Sunday, May 18, 2014

It's Christmas In Cape Town

All right, here we are with Day Four of Taurus Prog Warrior Week, this time featuring one of the genre's most luminary participants. That's right, Rick Wakeman is 65 today! I wonder if Bill Bruford ever teased Rick for being exactly one day his junior.
Prog's Caped Crusader started out as a session musician, quitting the prestigious Royal College of Music to contribute some truly memorable keyboards to some huge songs. The piano on Cat Stevens' Morning Has Broken and the Mellotron parts of David Bowie's Space Oddity and Black Sabbath's Changes come from him. After a stint in folk-proggers The Strawbs, he joined Yes to replace Tony Kaye and complete the most legendary lineup of that band, contributing to Fragile, Close to the Edge and Tales from Topographic Oceans. Then he left -- dissatisfied with the esoteric content of TfTO -- and rejoined in 1977 for Going for the One and Tormato. All this with a prolific solo career happening alongside.
Today's post is a performance of Rick with his band The English Rock Ensemble, recorded for the BBC in 1976 on the No Earthly Connection tour. It's a pristine pre-FM reel and owing to that fact is indistinguishable from a real live record.

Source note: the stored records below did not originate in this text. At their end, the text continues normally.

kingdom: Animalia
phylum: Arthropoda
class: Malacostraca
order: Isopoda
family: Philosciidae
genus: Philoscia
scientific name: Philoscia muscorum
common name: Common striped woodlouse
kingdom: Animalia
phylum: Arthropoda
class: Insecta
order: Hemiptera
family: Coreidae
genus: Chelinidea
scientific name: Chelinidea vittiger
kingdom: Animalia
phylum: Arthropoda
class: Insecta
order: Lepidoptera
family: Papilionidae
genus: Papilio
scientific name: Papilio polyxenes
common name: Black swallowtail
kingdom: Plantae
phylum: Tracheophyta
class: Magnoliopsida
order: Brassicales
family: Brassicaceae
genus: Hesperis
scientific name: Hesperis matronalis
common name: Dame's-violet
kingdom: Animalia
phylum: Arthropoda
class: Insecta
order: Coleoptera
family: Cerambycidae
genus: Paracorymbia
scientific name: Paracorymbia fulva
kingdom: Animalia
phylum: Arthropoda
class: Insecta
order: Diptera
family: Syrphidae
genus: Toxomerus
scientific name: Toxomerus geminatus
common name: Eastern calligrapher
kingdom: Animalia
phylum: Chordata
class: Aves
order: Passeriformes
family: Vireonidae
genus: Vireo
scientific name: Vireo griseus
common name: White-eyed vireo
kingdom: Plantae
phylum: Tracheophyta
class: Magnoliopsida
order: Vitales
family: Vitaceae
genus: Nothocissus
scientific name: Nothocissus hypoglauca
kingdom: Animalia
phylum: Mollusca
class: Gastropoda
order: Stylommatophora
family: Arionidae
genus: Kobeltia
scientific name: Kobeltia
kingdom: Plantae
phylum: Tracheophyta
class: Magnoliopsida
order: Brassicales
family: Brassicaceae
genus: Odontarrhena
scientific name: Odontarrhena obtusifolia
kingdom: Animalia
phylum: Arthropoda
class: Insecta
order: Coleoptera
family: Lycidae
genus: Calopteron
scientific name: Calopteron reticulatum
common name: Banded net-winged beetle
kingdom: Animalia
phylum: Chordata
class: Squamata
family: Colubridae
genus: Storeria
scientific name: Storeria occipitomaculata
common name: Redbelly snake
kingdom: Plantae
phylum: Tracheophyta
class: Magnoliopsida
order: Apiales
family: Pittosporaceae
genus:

Rick's between song announcements are often tremendously hilarious in this one... I LOL'd several times listening back to this.
Rick Wakeman & The English Rock Ensemble
Hammersmith Odeon
London, UK
6.15.1976

cd1
01 BBC intro
02 The Journey
03 The Spaceman
04 Catherine Howard
05 Sir Lancelot and the Black Knight
06 Anne Boleyn
07 The Realization
08 BBC outro

cd2
01 BBC intro
02 King Arthur
03 The Forest
04 Catherine Parr
05 The Prisoner
06 Intro to Merlin
07 Merlin the Magician
08 Medley
09 BBC outro

Total time: 1:41:00

BBC Rock Hour pre-FM reel
That's four heavyweights in four days, wow... so much birthday Prog you'd almost want to blow out the candles in 17/8 time. Anyway, enjoy this show from one of the central figures of Progressive Rock, who like many lucky Baby Boomers (I'm paraphrasing Bruford here, when he's asked how he accomplished it all) had the good sense to have been born in 1949... and thusly were hitting their 20s right when the cultural, social and political shit was hitting the fan! --J.